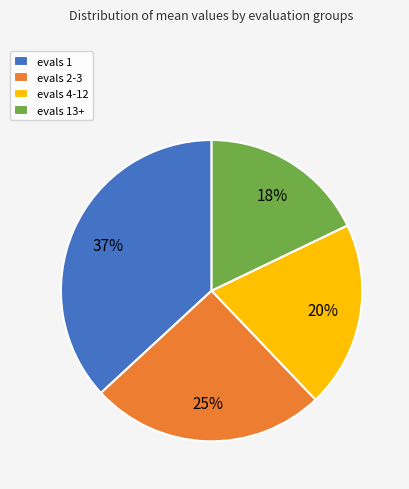

Between evals 1 and evals 4-12, which is larger?

evals 1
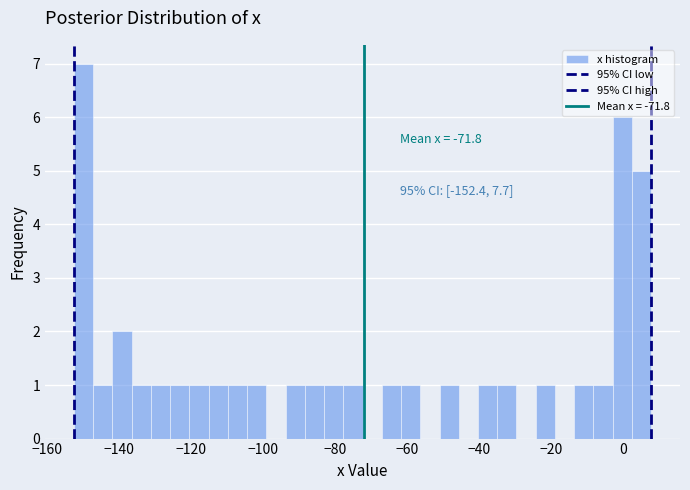

Around what value on the x-axis is the tallest bar? Give the approximate position of its centre, as read against the axis.

-150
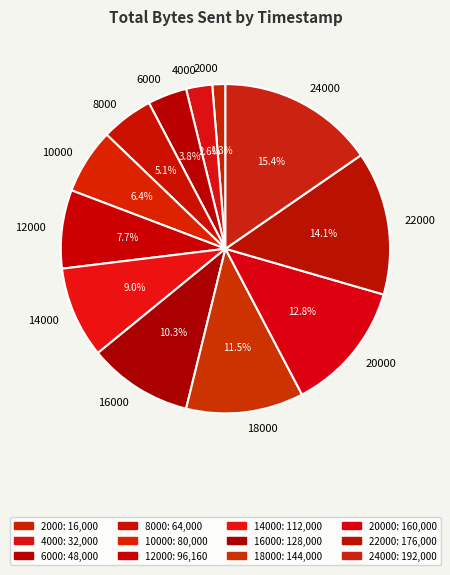

True or false: 12000 accounts for 8% of the total.

True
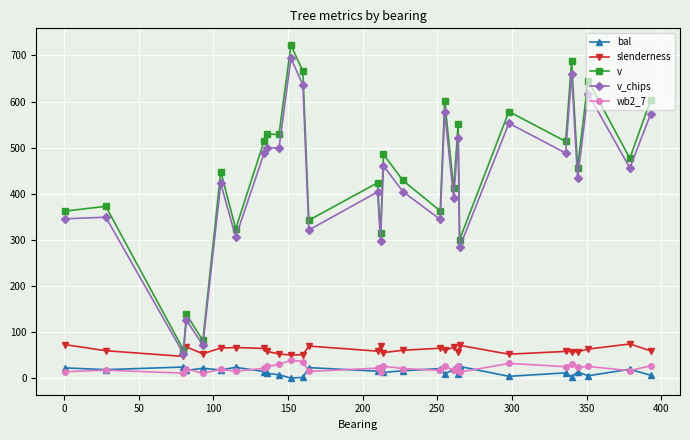

True or false: slenderness and bal intersect in this chart.

False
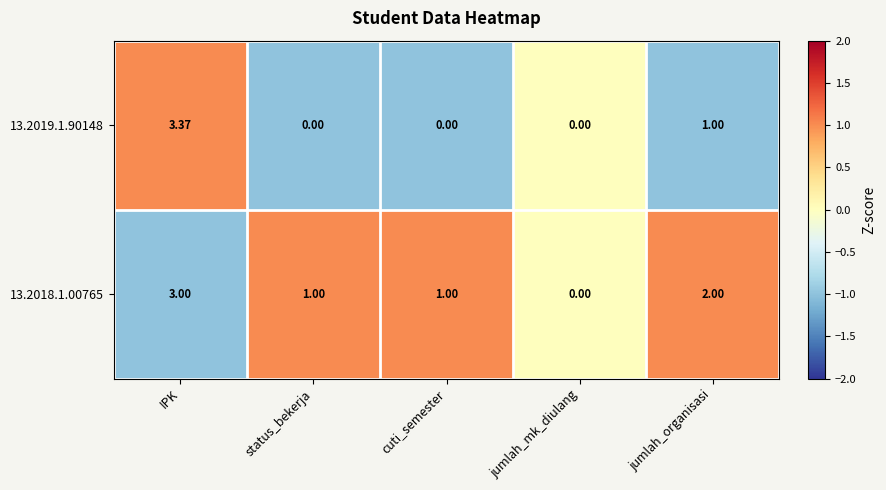

At which label does 13.2018.1.00765 first exceed 1?

IPK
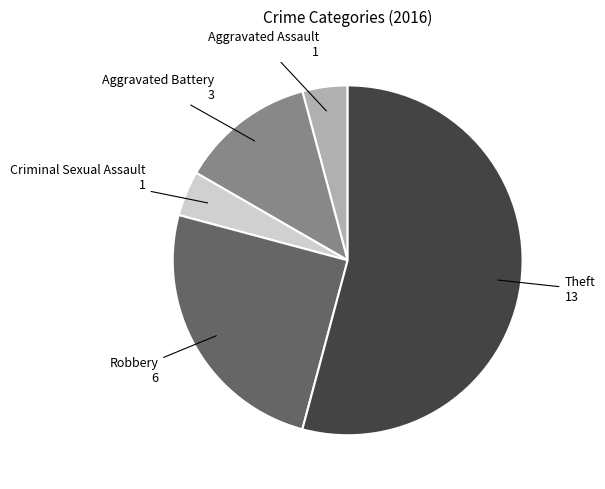

What is the largest slice in the pie chart?

Theft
┄┄┄┄┄┄
▶ **TASK DESCRIPTION**:
Please copy out all of the data above word for word, leaving out the pictures.

▶ **SOLUTION TO THE EXERCISE**:
Between evals 1 and evals 4-12, which is larger?

evals 1

Around what value on the x-axis is the tallest bar? Give the approximate position of its centre, as read against the axis.

-150

True or false: 12000 accounts for 8% of the total.

True

True or false: slenderness and bal intersect in this chart.

False

At which label does 13.2018.1.00765 first exceed 1?

IPK

What is the largest slice in the pie chart?

Theft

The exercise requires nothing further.